Over the single piece of cloth that George Kamakei Olodopash, an illiterate Masai farmer in Narok, Kenya, wore wrapped around his torso and thighs, hung a mobile phone from a thin black belt. Through an interpreter I asked him what he used it for. He looked at me as though I was from a previous century.
“If I’m out in the fields and I’m going to be late home, I can phone my wife and tell her,” he spelt out. How did he charge it? “I have a solar panel on the roof of my hut,” he replied.
That was in 2003. Since then the number of Africans buying mobile phones has shot up by 550 per cent, according to the United Nations. The “Information Economy Report” published by the UN Conference on Trade and Development in October, found that mobile subscriptions rose from 54 million to 350 million between 2003 and 2008 – meaning more than a third of Africans now owns a mobile phone.

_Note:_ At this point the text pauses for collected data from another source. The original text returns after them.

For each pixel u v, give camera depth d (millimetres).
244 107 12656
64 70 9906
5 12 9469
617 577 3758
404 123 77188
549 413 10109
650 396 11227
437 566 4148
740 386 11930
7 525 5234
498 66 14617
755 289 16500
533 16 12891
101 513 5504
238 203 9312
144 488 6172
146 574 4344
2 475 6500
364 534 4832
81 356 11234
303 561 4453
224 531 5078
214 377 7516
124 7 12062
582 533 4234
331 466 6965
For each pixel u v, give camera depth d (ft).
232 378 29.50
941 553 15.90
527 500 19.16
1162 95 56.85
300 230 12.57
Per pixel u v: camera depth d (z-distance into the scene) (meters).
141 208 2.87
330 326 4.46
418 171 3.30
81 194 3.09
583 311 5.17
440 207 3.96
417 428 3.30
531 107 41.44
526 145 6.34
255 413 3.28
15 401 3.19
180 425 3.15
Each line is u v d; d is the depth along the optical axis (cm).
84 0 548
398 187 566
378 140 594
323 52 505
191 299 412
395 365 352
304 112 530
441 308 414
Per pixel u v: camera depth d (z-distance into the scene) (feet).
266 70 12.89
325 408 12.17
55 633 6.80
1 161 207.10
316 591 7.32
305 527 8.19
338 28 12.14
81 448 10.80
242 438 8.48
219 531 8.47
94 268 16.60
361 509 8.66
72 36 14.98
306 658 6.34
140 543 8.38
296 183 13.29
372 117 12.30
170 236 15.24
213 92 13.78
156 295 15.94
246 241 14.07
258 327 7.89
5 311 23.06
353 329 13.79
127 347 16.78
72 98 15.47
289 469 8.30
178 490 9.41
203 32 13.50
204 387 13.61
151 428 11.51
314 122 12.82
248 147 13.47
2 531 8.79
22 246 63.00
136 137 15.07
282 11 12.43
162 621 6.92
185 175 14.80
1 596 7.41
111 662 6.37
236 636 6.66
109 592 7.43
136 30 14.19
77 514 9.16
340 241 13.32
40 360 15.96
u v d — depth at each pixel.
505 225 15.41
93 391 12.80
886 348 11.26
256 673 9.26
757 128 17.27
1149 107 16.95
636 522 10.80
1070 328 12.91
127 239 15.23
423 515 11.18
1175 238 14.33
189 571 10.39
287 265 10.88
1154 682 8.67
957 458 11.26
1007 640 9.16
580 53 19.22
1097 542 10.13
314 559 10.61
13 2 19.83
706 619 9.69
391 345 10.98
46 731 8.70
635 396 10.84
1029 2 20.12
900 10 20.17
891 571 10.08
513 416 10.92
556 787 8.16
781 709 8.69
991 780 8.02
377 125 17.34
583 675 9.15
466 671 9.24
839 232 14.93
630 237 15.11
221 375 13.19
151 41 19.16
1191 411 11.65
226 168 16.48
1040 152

“Communities have gone from never having used a phone in their lives, or only using one in a kiosk, to where you see someone herding their cows pull a mobile phone out of their pocket,” says Maurice McPartlan, head of Cafod’s Africa programmes, who added that mobiles have made aid work easier and safer, saying: “For us, instead of being out of touch unless you went into a hotel or post office, one of the tools staff carry is a mobile, which is quite a good security measure.”
Two of the main uses of mobiles in Africa are for banking and accessing news. Earlier this year, AfricaNews.com, a news website funded by Western businesses and charities, announced the launch of its mobile news website. It sources and publishes content via mobile devices and says it has more than 400 reporters working – for free – in 35 countries, including Somalia, Algeria and the Democratic Republic of Congo (DRC). And its coverage is far broader than the formula of coups, famines and safaris worn out in the Western press. One of today’s top stories: “Malawi: cell phone banking to begin.”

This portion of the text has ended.